2 Add 20 ml reducing sample buffer to each sample and heat at 95°C for 5 min.
3 Prepare an acrylamide gel, selecting a suitable acrylamide concentration to resolve ABCB1.
4 Load 20 ml of each sample onto separate lanes of the gel and markers onto the final lane.
5 Run the gel for 45 minutes at 100 V and then blot the gel. [Note that when you run your gel in the virtual laboratory, you will only see the rainbow markers. The bands will become visible when you have added your antibody and visualised your blot.]
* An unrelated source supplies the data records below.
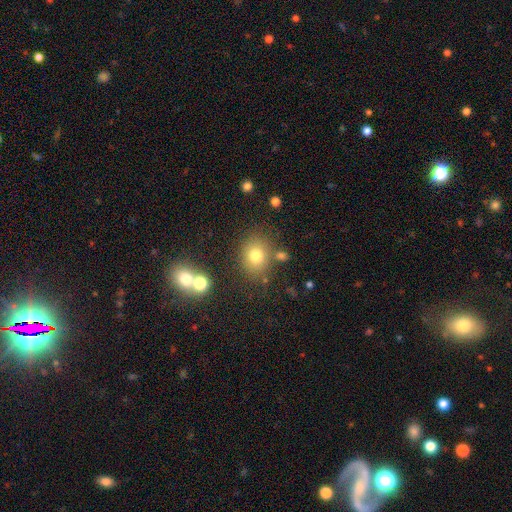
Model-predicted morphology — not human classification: Overall: smooth (75%). How rounded: round (61%; in between 38%). Merging: none (76%).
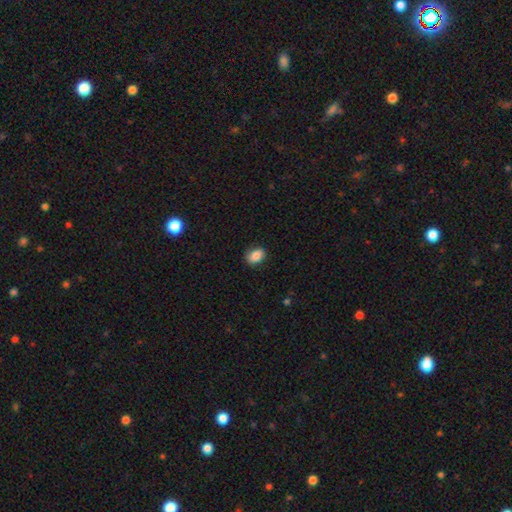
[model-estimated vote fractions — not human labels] Smooth or featured?
  - smooth: 86% *
  - star or artifact: 8%
  - featured or disk: 6%
How rounded?
  - in between: 75% *
  - round: 24%
  - cigar-shaped: 1%
Merging?
  - none: 81% *
  - minor disturbance: 15%
  - major disturbance: 3%
  - merger: 1%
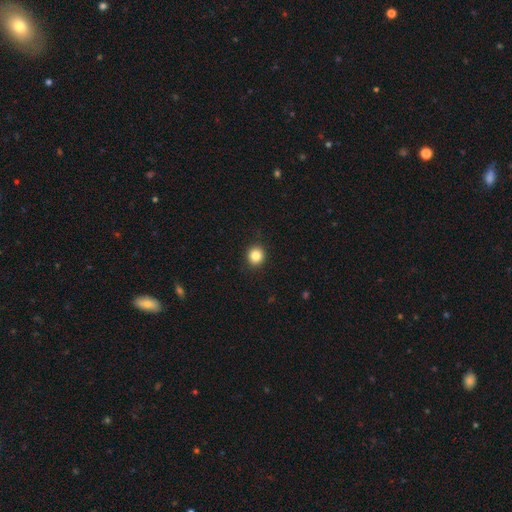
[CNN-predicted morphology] smooth-or-featured: smooth: 84% | star or artifact: 11% | featured or disk: 5%
  how-rounded: round: 88% | in between: 11% | cigar-shaped: 1%
  merging: none: 91% | minor disturbance: 6% | major disturbance: 2% | merger: 1%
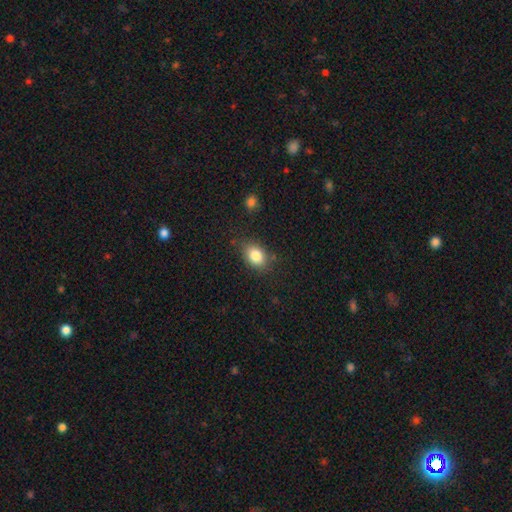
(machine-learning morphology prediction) Overall: smooth (84%). How rounded: in between (74%). Merging: none (77%).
6 Detect ABCB1 by incubating the blot with each of the three available primary antibodies [Incubate in 2 ml primary antibody for 1 h, followed by washing (x3), incubation in 2 ml 0.3 µgml−1 peroxidase-conjugated anti-mouse-IgG (secondary antibody) for 1 h and further washes (x3)].
7 Visualise the blots by chemiluminescence.
Take screen shots of your blots, incorporate them with these notes in your experimental notebook and use one blot to determine the Mr of ABCB1.